The New York Energy Democracy Alliance (EDA) is a statewide alliance of community-based organizations, grassroots groups, and policy experts working together to advance a just and participatory transition to a resilient, localized, and democratically controlled clean energy economy in New York State.

We envision a renewable energy system that is led by and prioritizes solutions for low- and moderate-income communities and communities of color who are most negatively impacted by our current energy and economic system. We transform our communities’ relationship to power through advocacy, organizing, job creation, coalition-building, policy research, and public education for an equitable, sustainable energy future.

Our Campaigns

The New York Energy Democracy Alliance’s ongoing policy priorities include: utility reform; equitable access to clean, renewable energy; energy affordability; community-owned shared renewables; and community choice aggregation.
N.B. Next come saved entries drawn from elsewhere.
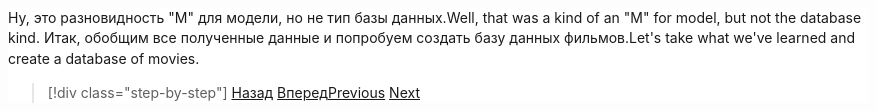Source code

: <span data-ttu-id="1bd8f-201">Ну, это разновидность &quot;M&quot; для модели, но не тип базы данных.</span><span class="sxs-lookup"><span data-stu-id="1bd8f-201">Well, that was a kind of an &quot;M&quot; for model, but not the database kind.</span></span> <span data-ttu-id="1bd8f-202">Итак, обобщим все полученные данные и попробуем создать базу данных фильмов.</span><span class="sxs-lookup"><span data-stu-id="1bd8f-202">Let's take what we've learned and create a database of movies.</span></span>

> [!div class="step-by-step"]
> <span data-ttu-id="1bd8f-203">[Назад](adding-a-controller.md)
> [Вперед](adding-a-model.md)</span><span class="sxs-lookup"><span data-stu-id="1bd8f-203">[Previous](adding-a-controller.md)
[Next](adding-a-model.md)</span></span>

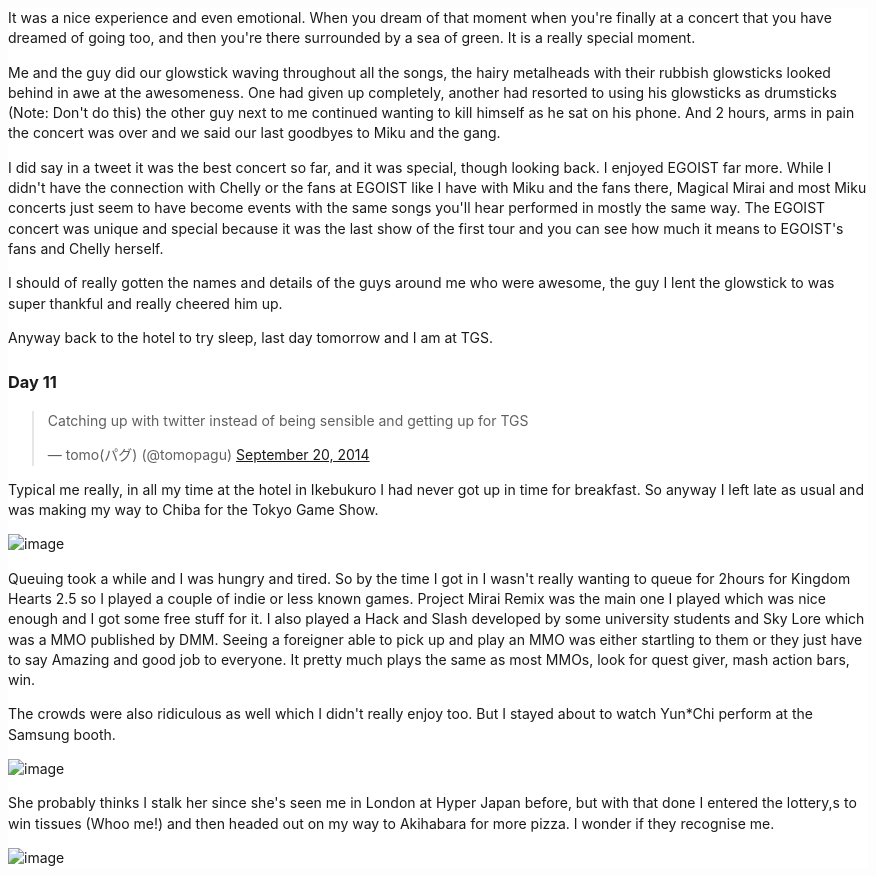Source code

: It was a nice experience and even emotional. When you dream of that moment when you're finally at a concert that you have dreamed of going too, and then you're there surrounded by a sea of green. It is a really special moment.

Me and the guy did our glowstick waving throughout all the songs, the hairy metalheads with their rubbish glowsticks looked behind in awe at the awesomeness. One had given up completely, another had resorted to using his glowsticks as drumsticks (Note: Don't do this) the other guy next to me continued wanting to kill himself as he sat on his phone. And 2 hours, arms in pain the concert was over and we said our last goodbyes to Miku and the gang.

<iframe class="vine-embed" src="https://vine.co/v/OW9lZ9lpgLD/embed/simple" width="600" height="600" frameborder="0"></iframe><script async src="//platform.vine.co/static/scripts/embed.js" charset="utf-8"></script>

I did say in a tweet it was the best concert so far, and it was special, though looking back. I enjoyed EGOIST far more. While I didn't have the connection with Chelly or the fans at EGOIST like I have with Miku and the fans there, Magical Mirai and most Miku concerts just seem to have become events with the same songs you'll hear performed in mostly the same way. The EGOIST concert was unique and special because it was the last show of the first tour and you can see how much it means to EGOIST's fans and Chelly herself.

I should of really gotten the names and details of the guys around me who were awesome, the guy I lent the glowstick to was super thankful and really cheered him up.

Anyway back to the hotel to try sleep, last day tomorrow and I am at TGS.

### Day 11
<blockquote class="twitter-tweet" lang="en"><p>Catching up with twitter instead of being sensible and getting up for TGS</p>&mdash; tomo(パグ) (@tomopagu) <a href="https://twitter.com/tomopagu/status/513461889821446145">September 20, 2014</a></blockquote> <script async src="//platform.twitter.com/widgets.js" charset="utf-8"></script>

Typical me really, in all my time at the hotel in Ikebukuro I had never got up in time for breakfast. So anyway I left late as usual and was making my way to Chiba  for the Tokyo Game Show.

![image](http://i.imgur.com/kV83DR5.jpg)

Queuing took a while and I was hungry and tired. So by the time I got in I wasn't really wanting to queue for 2hours for Kingdom Hearts 2.5 so I played a couple of indie or less known games. Project Mirai Remix was the main one I played which was nice enough and I got some free stuff for it. I also played a Hack and Slash developed by some university students and Sky Lore which was a MMO published by DMM. Seeing a foreigner able to pick up and play an MMO was either startling to them or they just have to say Amazing and good job to everyone. It pretty much plays the same as most MMOs, look for quest giver, mash action bars, win.

The crowds were also ridiculous as well which I didn't really enjoy too. But I stayed about to watch Yun*Chi perform at the Samsung booth.

![image](http://i.imgur.com/usjRUcO.jpg)

She probably thinks I stalk her since she's seen me in London at Hyper Japan before, but with that done I entered the lottery,s to win tissues (Whoo me!) and then headed out on my way to Akihabara for more pizza. I wonder if they recognise me.

![image](http://i.imgur.com/F3Wb8Ka.jpg)
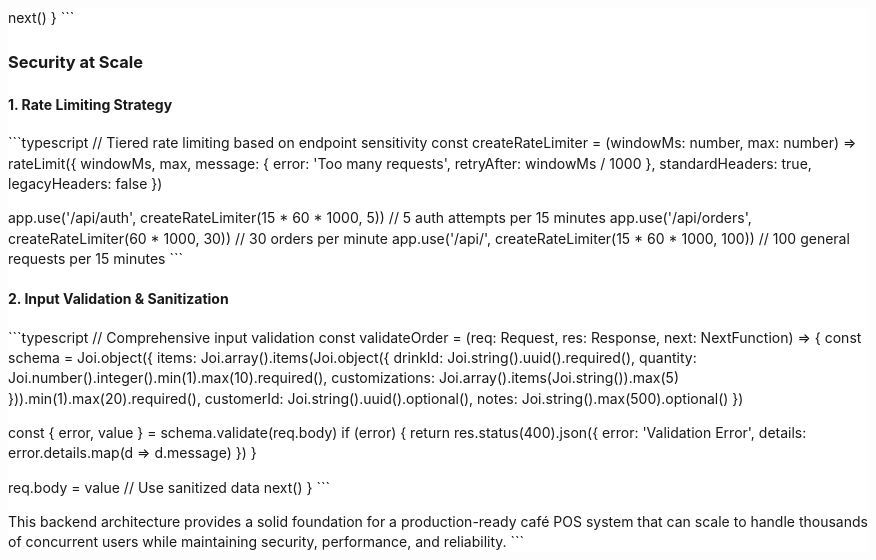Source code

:   next()
}
\`\`\`

### Security at Scale

#### **1. Rate Limiting Strategy**
\`\`\`typescript
// Tiered rate limiting based on endpoint sensitivity
const createRateLimiter = (windowMs: number, max: number) => rateLimit({
  windowMs,
  max,
  message: { error: 'Too many requests', retryAfter: windowMs / 1000 },
  standardHeaders: true,
  legacyHeaders: false
})

app.use('/api/auth', createRateLimiter(15 * 60 * 1000, 5)) // 5 auth attempts per 15 minutes
app.use('/api/orders', createRateLimiter(60 * 1000, 30)) // 30 orders per minute
app.use('/api/', createRateLimiter(15 * 60 * 1000, 100)) // 100 general requests per 15 minutes
\`\`\`

#### **2. Input Validation & Sanitization**
\`\`\`typescript
// Comprehensive input validation
const validateOrder = (req: Request, res: Response, next: NextFunction) => {
  const schema = Joi.object({
    items: Joi.array().items(Joi.object({
      drinkId: Joi.string().uuid().required(),
      quantity: Joi.number().integer().min(1).max(10).required(),
      customizations: Joi.array().items(Joi.string()).max(5)
    })).min(1).max(20).required(),
    customerId: Joi.string().uuid().optional(),
    notes: Joi.string().max(500).optional()
  })
  
  const { error, value } = schema.validate(req.body)
  if (error) {
    return res.status(400).json({
      error: 'Validation Error',
      details: error.details.map(d => d.message)
    })
  }
  
  req.body = value // Use sanitized data
  next()
}
\`\`\`

This backend architecture provides a solid foundation for a production-ready café POS system that can scale to handle thousands of concurrent users while maintaining security, performance, and reliability.
\`\`\`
See below for more information.

Our Projects

 

News & Updates

Principles

  1. New York State should transition quickly and equitably to 100% clean, renewable, fossil-free, nuclear-free energy in order to address climate change, build resilient communities and create economic opportunities.
  2. The key pillars of our energy future should be energy efficiency, conservation, climate resilience, and public or community owned or controlled renewable energy assets.
  3. The clean energy economy should eliminate environmental, racial and economic injustice and energy insecurity by targeting the benefits of state-funded energy efficiency and distributed renewable energy development to communities confronting those injustices.
  4. Every New Yorker should receive the health, economic, and environmental benefits of renewable energy and energy efficiency, regardless of home-ownership status, location, race, wealth, or income.
  5. State energy policy should revolve around New Yorkers as energy savers, producers, educators, innovators, owners/investors and, most importantly, decision-makers, not just as “customers.”
  6. All institutions that make decisions for the public around energy or energy market development should create mechanisms to ensure widespread and meaningful participation in democratic decision-making, transparency, and public accountability.
  7. Public funding should prioritize high quality job creation, with clear career pathways for local people often left out of economic opportunities, including people of color, youth, women, formerly incarcerated individuals, refugees, immigrants, veterans, long-term unemployed and members of frontline climate-vulnerable communities.
  8. State energy policy should support the growth and development of democratically controlled institutions such as municipal utilities and cooperative businesses to serve as anchors within their local communities.